WHAT THE TASK ASKS: Rewrite the listing below, changing every "Cena" to "Koszt" and leaving everything else as it is. Leave the pictures out of your answer.

RECORDS SHOWN:
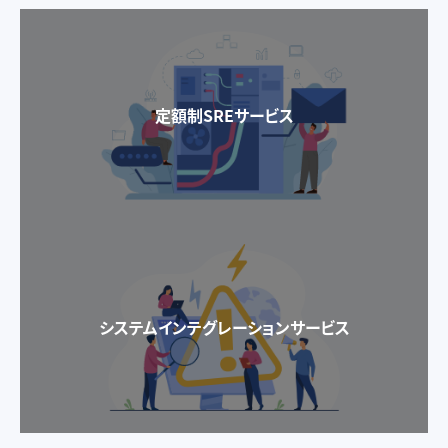
定額制SREサービス
システムインテグレーションサービス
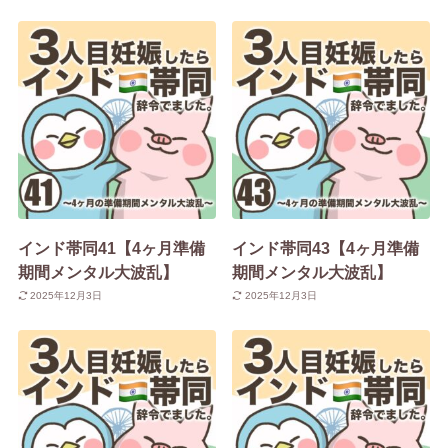
インド帯同41【4ヶ月準備
インド帯同43【4ヶ月準備
期間メンタル大波乱】
期間メンタル大波乱】
2025年12月3日
2025年12月3日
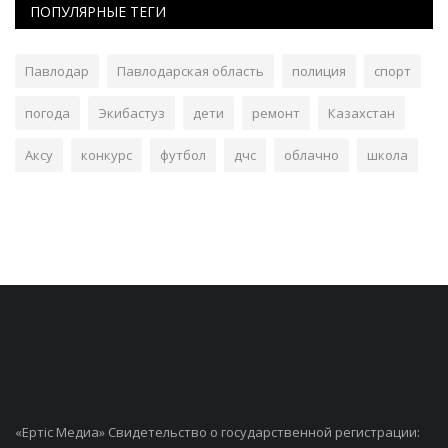
ПОПУЛЯРНЫЕ ТЕГИ
Павлодар
Павлодарская область
полиция
спорт
погода
Экибастуз
дети
ремонт
Казахстан
Аксу
конкурс
футбол
дчс
облачно
школа
«Ертiс Медиа» Свидетельство о государственной регистрации:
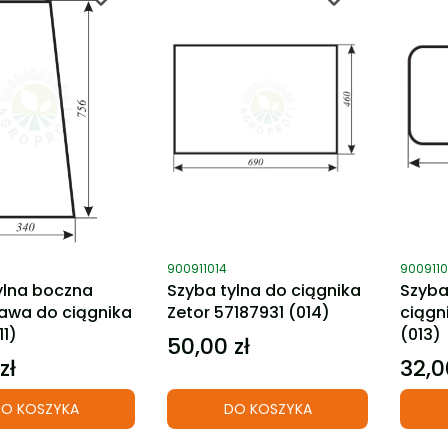
ktu
Kod produktu
Kod pro
900911014
9009110
ylna boczna
Szyba tylna do ciągnika
Szyba
rawa do ciągnika
Zetor 57187931 (014)
ciągn
11)
(013)
50,00 zł
Cena
zł
32,0
Cena
O KOSZYKA
DO KOSZYKA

WRITTEN SOLUTION:
定額制SREサービス
システムインテグレーションサービス
インド帯同41【4ヶ月準備
インド帯同43【4ヶ月準備
期間メンタル大波乱】
期間メンタル大波乱】
2025年12月3日
2025年12月3日
ПОПУЛЯРНЫЕ ТЕГИ
Павлодар
Павлодарская область
полиция
спорт
погода
Экибастуз
дети
ремонт
Казахстан
Аксу
конкурс
футбол
дчс
облачно
школа
«Ертiс Медиа» Свидетельство о государственной регистрации:
ktu
Kod produktu
Kod pro
900911014
9009110
ylna boczna
Szyba tylna do ciągnika
Szyba
rawa do ciągnika
Zetor 57187931 (014)
ciągn
11)
(013)
50,00 zł
Koszt
zł
32,0
Koszt
O KOSZYKA
DO KOSZYKA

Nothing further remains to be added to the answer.